Extrait ->
# # #

Désormais, une utilisation similaire de l’IA de nouvelle génération permettra de vendre au plus offrant non plus une audience mais un service d’apport direct de chiffre d’affaires, voire d’une quantité d’opinions favorables (ou défavorables) ! Effet collatéral, ce commerce de la manipulation se fera aux dépens de la capacité de jugement des consommateurs et des électeurs. Les eurodéputés s’étaient alarmés du danger que révélait Cambridge Analytica pour la démocratie. C’était à l’âge de pierre de l’IA. Aujourd’hui, l’industrialisation de la manipulation constitue un risque systémique, au même titre que le réchauffement climatique est un risque écosystémique.

# # #

Liste des entrées ->
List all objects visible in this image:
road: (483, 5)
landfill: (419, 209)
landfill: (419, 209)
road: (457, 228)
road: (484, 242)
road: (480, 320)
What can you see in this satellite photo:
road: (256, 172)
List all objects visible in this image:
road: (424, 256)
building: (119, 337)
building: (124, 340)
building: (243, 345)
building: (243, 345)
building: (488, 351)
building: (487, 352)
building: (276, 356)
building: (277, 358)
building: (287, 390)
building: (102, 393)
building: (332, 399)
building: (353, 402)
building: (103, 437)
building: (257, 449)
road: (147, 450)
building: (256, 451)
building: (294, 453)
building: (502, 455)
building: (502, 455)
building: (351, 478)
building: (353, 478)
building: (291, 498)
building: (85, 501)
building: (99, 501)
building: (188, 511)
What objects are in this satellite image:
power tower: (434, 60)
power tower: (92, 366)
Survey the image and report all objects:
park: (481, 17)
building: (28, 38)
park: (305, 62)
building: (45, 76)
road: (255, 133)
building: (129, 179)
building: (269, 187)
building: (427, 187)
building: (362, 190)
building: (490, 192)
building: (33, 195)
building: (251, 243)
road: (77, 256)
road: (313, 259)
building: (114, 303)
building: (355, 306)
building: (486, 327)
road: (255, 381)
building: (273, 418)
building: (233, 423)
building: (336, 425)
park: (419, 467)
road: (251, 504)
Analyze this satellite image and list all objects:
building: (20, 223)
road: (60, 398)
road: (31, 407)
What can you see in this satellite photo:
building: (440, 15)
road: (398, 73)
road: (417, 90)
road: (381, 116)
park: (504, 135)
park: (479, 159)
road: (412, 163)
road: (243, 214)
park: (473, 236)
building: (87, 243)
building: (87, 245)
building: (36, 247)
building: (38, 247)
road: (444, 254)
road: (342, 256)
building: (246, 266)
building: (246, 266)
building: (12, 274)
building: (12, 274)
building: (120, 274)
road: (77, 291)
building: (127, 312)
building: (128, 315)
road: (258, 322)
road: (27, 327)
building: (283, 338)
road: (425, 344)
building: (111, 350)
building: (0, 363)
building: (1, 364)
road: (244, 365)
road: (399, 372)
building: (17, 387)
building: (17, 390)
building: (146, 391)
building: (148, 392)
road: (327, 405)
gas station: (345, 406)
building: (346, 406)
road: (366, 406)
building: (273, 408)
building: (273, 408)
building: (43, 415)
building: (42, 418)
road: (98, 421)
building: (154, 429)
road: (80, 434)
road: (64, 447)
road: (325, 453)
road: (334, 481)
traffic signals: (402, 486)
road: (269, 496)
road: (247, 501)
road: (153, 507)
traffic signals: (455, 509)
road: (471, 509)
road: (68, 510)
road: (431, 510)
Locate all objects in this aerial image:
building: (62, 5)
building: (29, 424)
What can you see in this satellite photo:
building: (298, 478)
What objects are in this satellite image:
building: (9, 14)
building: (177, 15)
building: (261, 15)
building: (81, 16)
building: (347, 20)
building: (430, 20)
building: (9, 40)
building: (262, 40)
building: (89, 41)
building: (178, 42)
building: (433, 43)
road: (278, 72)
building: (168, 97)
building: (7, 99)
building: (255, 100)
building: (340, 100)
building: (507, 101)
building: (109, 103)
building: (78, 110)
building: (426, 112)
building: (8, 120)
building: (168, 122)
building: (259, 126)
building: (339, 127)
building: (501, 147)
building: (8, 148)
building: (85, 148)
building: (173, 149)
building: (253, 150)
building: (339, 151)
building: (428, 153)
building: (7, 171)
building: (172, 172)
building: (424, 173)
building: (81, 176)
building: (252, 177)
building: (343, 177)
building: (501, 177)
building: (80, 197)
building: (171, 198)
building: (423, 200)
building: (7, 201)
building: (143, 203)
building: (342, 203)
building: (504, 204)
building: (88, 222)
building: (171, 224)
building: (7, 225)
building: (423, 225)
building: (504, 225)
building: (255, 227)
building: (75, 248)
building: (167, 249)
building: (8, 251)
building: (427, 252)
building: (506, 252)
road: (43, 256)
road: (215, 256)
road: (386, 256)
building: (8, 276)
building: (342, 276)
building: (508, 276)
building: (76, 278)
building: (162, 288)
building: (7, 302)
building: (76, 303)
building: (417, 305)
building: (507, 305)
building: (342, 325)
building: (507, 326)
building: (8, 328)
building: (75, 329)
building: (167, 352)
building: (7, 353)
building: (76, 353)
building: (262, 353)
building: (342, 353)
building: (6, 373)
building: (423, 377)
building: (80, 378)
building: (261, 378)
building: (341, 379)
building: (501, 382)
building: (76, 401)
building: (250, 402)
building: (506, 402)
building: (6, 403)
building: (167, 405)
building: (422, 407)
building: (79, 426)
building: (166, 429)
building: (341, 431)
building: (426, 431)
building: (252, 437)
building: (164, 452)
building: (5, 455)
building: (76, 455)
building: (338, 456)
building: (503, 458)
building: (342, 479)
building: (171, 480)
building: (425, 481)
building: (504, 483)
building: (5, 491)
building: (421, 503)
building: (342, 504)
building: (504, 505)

# # #

Exercice ->
Relevez mot pour mot dans l'extrait sur la manipulation par l'IA le passage qui commence par les mots contenant « Désormais, une utilisation » et se termine par « un risque écosystémique. ». Ce matériel n'a aucun lien avec l'extrait sur la manipulation par l'IA.

Réponse ->
Désormais, une utilisation similaire de l’IA de nouvelle génération permettra de vendre au plus offrant non plus une audience mais un service d’apport direct de chiffre d’affaires, voire d’une quantité d’opinions favorables (ou défavorables) ! Effet collatéral, ce commerce de la manipulation se fera aux dépens de la capacité de jugement des consommateurs et des électeurs. Les eurodéputés s’étaient alarmés du danger que révélait Cambridge Analytica pour la démocratie. C’était à l’âge de pierre de l’IA. Aujourd’hui, l’industrialisation de la manipulation constitue un risque systémique, au même titre que le réchauffement climatique est un risque écosystémique.